Anyway, I think I was drifting off there. I guess the point is: rather than spending $30,000 a year on graduate school to learn a new trade and running the risk of not even liking it, I’ve decided that moving out to Korea for a bit might serve me better. Here, I can get involved with ANY company in ANY industry, simply for the fact that I speak English. Once I get in, its only a matter of a few connections before I’ll be running the joint. Well not really, but at least I could be learning something new like mass communications or something like that. Then I can take that skill back to the States where I find a new profession.
Or it could just be that finance is for me and that I only came here to confirm that.
#3) Getting reacquainted with the other 50% of my family: My whole father’s side of the family is still here. Not to mention another uncle and grandparents on my mom’s side. Growing up as a kid, we saw each other a lot. Now that we are all older, I would like to know them again. Communicate with them effectively. Use them for connections and vice versa.
#2) Get in shape: I had a dream a couple years ago. It was this dream of me in my 50’s wearing a wife beater. I was all old and raggedy. I was fat and smelly and there was an old bag of McDonald’s on the floor with flies hovering above it. As mentioned in earlier posts, I quit smoking after 15 years. As mentioned earlier, I go hiking and workout everyday. In LA, this would have never have happened. In LA, I have no mentor. Here in Seoul, I have my grandfather (81) and my uncle (78). In fact, I’m staying with my uncle. Both are stronger than I am. Both could still kick the living crap out of anybody if they really wanted to. It is through their lifestyles they were able to live so long and to be as healthy as they are today. They are the mentors. The masters. I’ve come here to learn from them in hopes that I can be just as healthy as they are by the time I get to their age.
#1): The GIRLS!!!!
They are so hot! Just kidding. LA girls are, have been and will always be the best! But no, girls are not a reason why I’m here.

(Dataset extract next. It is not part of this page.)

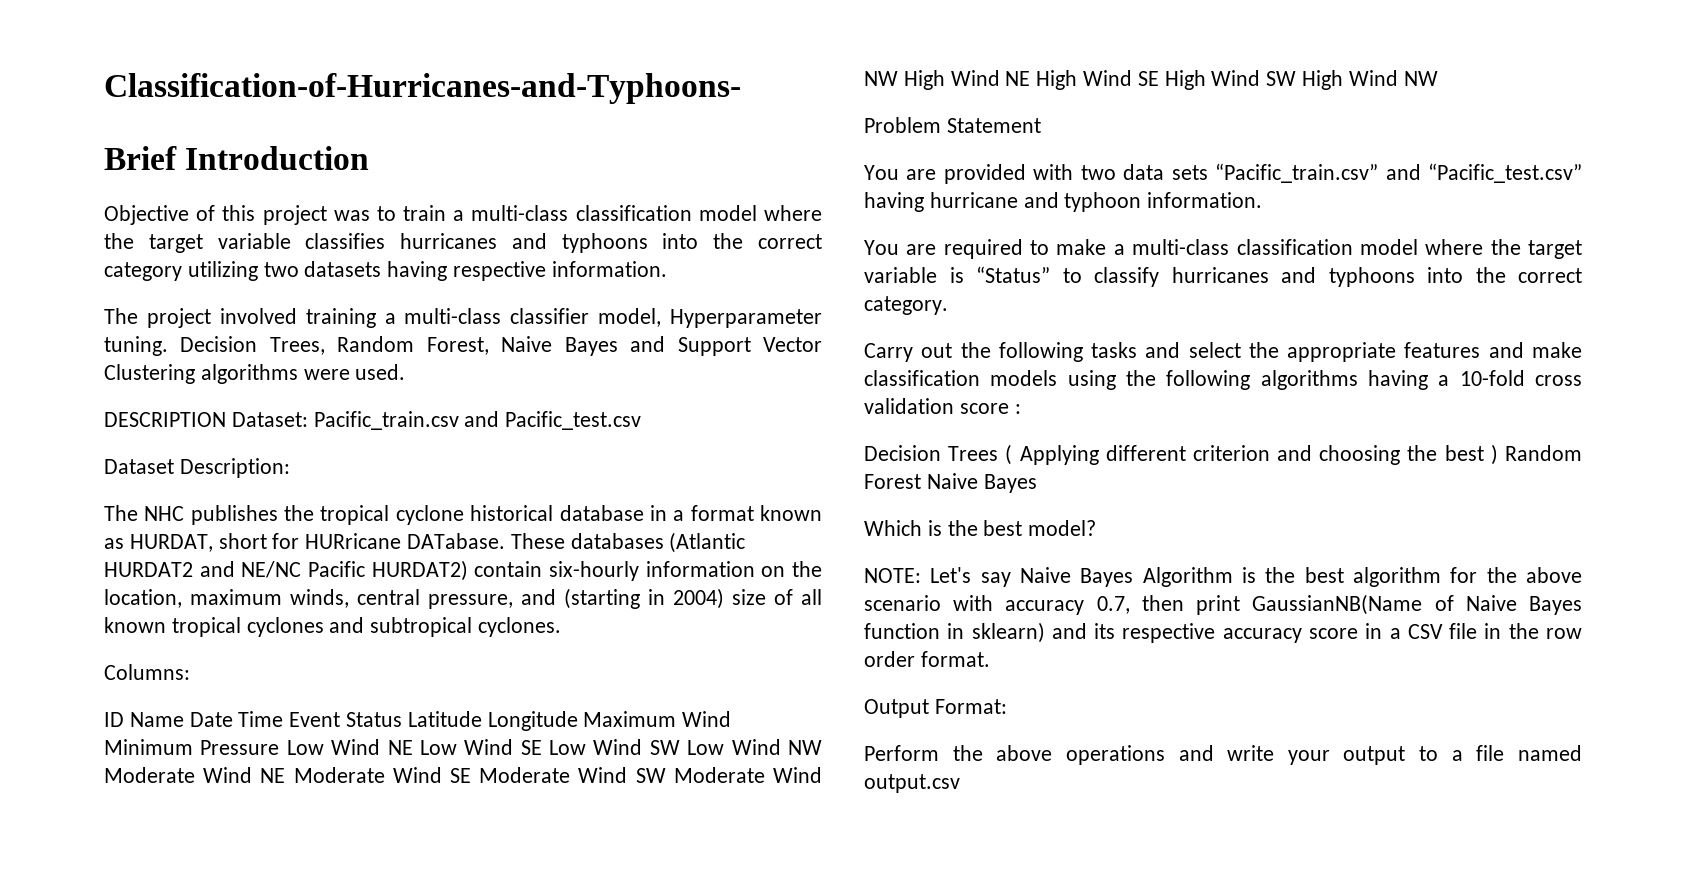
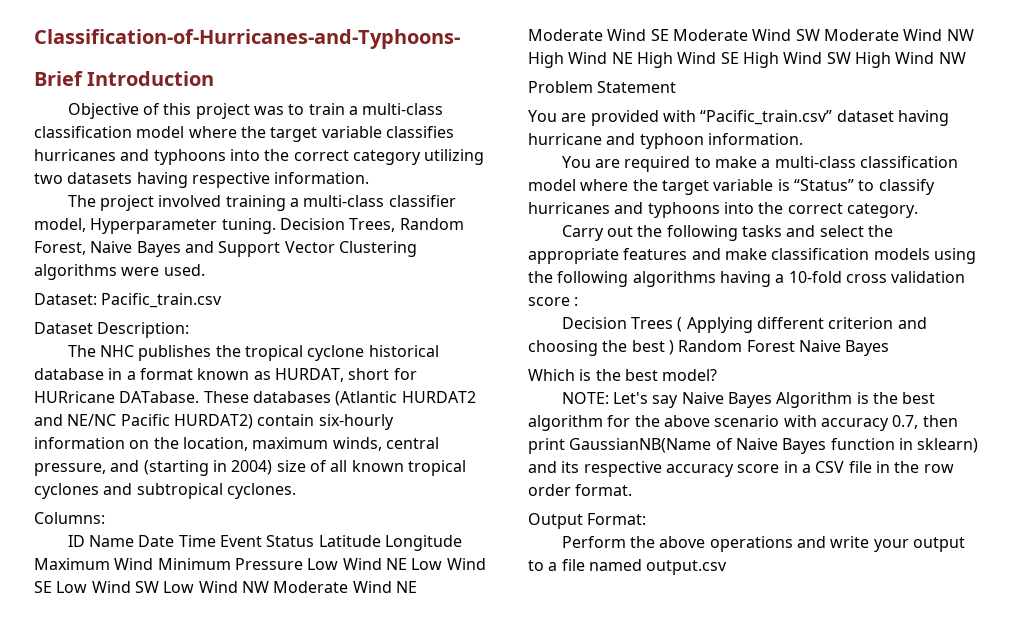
[104,412,226,427] DESCRIPTION -> (205, 270) none
[464,411,642,430] and Pacific_test.csv -> (223, 300) none
[1080,163,1582,183] two data sets “Pacific_train.csv” and “Pacific_test.csv” -> [700,110,894,125] “Pacific_train.csv” dataset

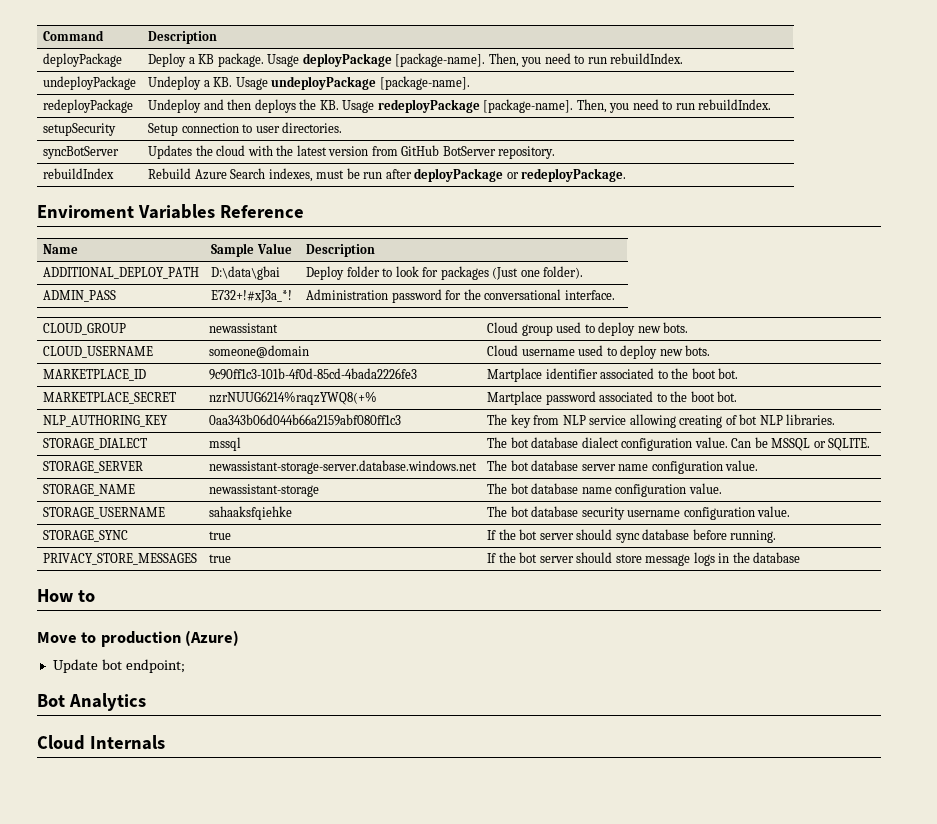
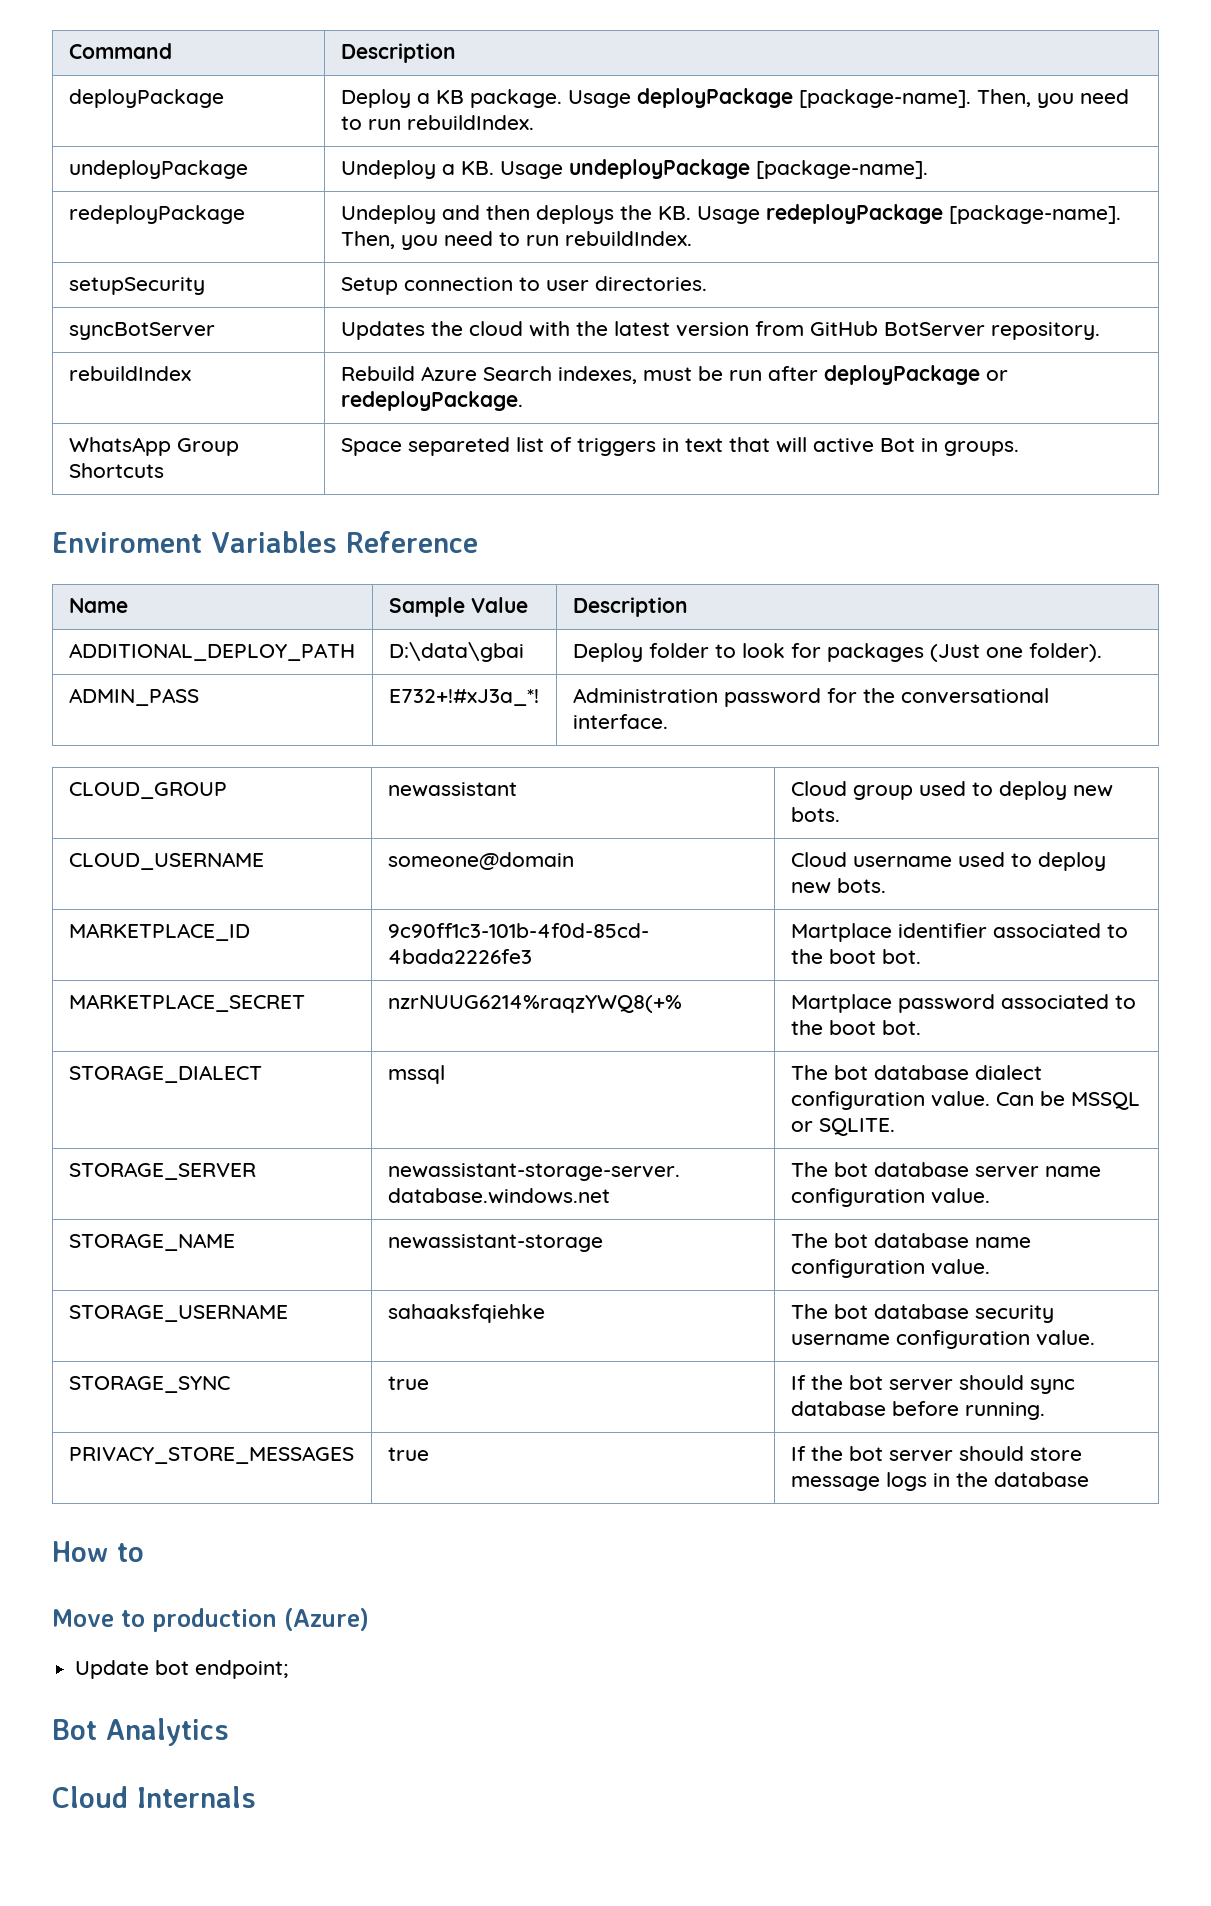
(627, 175) none -> [68,437,239,456] [68,463,164,478] [340,437,1019,456] // WhatsApp Group Shortcuts | Space separeted list of triggers in text that will active Bot in groups.
[42,415,168,427] [208,414,401,426] [486,414,836,428] // NLP_AUTHORING_KEY | 0aa343b06d044b66a2159abf080ff1c3 | The key from NLP service allowing creating of bot NLP libraries. -> (921, 1027) none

the #1 reason is: To become fluent in Korean:. I think the biggest regret of my life is not taking Korean classes seriously when growing up. Or was it that chick from……eh forget it. Hmmm. Well anyway, I think its important for me as a Korean native to not only speak it, but to pass it along to my future family. I also believe it will help me better to communicate with my parents. As mentioned previously, many times I believe we misunderstand each other. Not necessarily due to the translation and culture, but I do feel it will help. In fact, I’m sure most of it is normal parent/oldest son issues with any family, but I want them to know I’m trying.
Not to mention I had another dream a long long time ago. This was a not a dream that you have in your sleep. Rather, it was a vision. I saw myself as a bridge. A human bridge that started from Seoul and extended to the States. I think the meaning of it has something to do with my career. That I will somehow, someway, be a connection between the two countries. How? I guess you can say I’m here in Seoul to find out. One thing is for sure though: You better be fluent in Korean and English to even start thinking that could be a reality.
So to all the people in NY and LA. Whether or not I accomplish these goals by the end of my 2 years, make me remember what I said and drag my ass out of here.
**edit** My new number 1 is to search my soul and strengthen my spirituality. But fluency in Korean is not that far off.